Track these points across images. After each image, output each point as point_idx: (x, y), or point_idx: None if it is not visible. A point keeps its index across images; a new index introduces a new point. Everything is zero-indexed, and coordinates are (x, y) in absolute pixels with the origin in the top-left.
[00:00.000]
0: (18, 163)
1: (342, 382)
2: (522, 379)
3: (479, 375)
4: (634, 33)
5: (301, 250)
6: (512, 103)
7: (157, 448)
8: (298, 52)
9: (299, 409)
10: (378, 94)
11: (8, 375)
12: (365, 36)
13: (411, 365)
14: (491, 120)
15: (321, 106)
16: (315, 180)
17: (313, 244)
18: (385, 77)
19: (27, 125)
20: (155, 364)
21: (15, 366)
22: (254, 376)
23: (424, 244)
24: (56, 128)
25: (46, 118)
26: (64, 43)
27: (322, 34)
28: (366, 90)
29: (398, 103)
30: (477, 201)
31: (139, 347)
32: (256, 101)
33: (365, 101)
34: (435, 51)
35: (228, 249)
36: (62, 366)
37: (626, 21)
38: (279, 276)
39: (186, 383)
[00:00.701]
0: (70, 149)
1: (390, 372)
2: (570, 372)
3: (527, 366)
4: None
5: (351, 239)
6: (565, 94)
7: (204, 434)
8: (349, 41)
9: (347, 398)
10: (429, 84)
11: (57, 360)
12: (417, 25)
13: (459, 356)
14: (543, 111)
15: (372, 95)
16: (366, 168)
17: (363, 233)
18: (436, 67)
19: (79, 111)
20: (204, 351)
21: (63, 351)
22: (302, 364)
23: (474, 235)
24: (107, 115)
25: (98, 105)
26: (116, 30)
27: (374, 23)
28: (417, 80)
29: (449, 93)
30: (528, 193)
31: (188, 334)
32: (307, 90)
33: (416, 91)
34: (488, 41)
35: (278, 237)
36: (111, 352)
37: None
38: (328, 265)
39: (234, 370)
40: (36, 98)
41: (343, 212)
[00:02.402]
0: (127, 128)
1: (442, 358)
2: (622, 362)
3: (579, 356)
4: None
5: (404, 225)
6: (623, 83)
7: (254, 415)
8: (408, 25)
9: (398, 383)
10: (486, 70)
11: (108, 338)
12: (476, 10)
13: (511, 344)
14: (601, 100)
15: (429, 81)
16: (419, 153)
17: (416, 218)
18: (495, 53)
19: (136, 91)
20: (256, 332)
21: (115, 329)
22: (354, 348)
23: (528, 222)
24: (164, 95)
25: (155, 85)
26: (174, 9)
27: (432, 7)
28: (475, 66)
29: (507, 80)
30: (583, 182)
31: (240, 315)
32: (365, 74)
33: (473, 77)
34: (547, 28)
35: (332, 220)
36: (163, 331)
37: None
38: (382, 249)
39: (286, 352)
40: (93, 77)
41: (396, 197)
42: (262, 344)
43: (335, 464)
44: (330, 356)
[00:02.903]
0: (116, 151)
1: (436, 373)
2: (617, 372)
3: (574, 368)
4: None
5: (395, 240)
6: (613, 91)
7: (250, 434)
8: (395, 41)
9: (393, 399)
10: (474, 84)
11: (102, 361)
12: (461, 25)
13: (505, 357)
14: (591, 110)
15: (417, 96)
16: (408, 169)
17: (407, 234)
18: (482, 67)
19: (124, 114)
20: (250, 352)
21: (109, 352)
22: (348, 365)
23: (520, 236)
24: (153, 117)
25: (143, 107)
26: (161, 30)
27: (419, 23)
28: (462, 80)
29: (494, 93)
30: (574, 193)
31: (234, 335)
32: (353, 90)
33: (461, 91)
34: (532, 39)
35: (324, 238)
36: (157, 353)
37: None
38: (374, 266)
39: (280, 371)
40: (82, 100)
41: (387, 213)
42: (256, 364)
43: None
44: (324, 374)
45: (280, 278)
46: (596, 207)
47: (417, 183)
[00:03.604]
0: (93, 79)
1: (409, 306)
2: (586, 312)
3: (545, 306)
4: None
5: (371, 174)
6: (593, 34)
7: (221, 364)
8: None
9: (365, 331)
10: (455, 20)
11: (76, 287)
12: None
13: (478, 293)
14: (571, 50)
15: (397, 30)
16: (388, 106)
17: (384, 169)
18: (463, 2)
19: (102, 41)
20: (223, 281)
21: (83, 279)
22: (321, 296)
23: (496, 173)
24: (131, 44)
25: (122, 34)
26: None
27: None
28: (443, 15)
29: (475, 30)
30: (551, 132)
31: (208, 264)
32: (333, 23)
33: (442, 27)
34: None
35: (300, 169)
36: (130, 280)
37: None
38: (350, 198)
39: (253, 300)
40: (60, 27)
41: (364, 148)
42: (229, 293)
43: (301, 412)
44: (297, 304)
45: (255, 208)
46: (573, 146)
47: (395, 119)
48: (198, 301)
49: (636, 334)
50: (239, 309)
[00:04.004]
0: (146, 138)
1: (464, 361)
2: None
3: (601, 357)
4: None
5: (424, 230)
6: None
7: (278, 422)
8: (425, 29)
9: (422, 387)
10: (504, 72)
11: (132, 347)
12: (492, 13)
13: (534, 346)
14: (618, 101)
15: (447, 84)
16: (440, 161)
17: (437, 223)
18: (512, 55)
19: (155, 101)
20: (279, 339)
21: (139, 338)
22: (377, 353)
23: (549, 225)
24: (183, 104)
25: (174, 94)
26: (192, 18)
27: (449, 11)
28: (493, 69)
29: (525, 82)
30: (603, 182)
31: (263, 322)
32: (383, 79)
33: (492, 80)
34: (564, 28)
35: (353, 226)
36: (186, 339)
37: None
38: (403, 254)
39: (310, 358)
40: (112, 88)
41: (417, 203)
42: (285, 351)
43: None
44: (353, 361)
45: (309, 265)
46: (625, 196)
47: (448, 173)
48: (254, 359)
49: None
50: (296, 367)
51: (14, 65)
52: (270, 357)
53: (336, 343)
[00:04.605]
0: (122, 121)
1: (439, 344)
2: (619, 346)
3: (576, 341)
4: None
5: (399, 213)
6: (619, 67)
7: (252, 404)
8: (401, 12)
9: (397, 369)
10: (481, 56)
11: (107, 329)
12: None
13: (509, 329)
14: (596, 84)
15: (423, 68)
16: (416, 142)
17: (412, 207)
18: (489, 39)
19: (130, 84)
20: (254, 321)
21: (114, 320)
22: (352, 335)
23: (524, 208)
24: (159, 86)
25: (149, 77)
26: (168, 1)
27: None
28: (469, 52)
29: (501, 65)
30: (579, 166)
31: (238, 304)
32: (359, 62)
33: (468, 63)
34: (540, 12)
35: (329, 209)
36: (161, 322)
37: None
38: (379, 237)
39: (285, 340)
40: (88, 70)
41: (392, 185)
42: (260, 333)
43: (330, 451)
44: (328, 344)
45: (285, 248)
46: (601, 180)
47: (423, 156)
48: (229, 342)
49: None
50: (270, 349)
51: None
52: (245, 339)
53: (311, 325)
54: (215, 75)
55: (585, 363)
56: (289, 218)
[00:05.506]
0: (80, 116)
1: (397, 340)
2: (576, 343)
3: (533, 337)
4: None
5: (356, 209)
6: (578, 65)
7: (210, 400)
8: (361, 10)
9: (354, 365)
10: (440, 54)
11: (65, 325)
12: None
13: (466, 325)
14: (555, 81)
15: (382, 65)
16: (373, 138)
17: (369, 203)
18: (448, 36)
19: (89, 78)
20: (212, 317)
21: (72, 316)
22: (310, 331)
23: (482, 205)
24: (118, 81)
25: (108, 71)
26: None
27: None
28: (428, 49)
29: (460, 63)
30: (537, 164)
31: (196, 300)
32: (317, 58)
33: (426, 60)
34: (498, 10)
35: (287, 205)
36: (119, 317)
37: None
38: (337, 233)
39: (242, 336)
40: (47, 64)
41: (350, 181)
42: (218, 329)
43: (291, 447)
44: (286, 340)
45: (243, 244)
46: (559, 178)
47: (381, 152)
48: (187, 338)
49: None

- - -

▶ **WHAT TO DO**:
Copy out, word for word, the part of the entries above that begins at the line with "31: (139, 347)" and ends at the line with "39: (186, 383)", including both.

▶ **SOLVED PROBLEM**:
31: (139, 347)
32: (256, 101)
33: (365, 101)
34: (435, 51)
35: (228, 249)
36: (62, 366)
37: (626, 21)
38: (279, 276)
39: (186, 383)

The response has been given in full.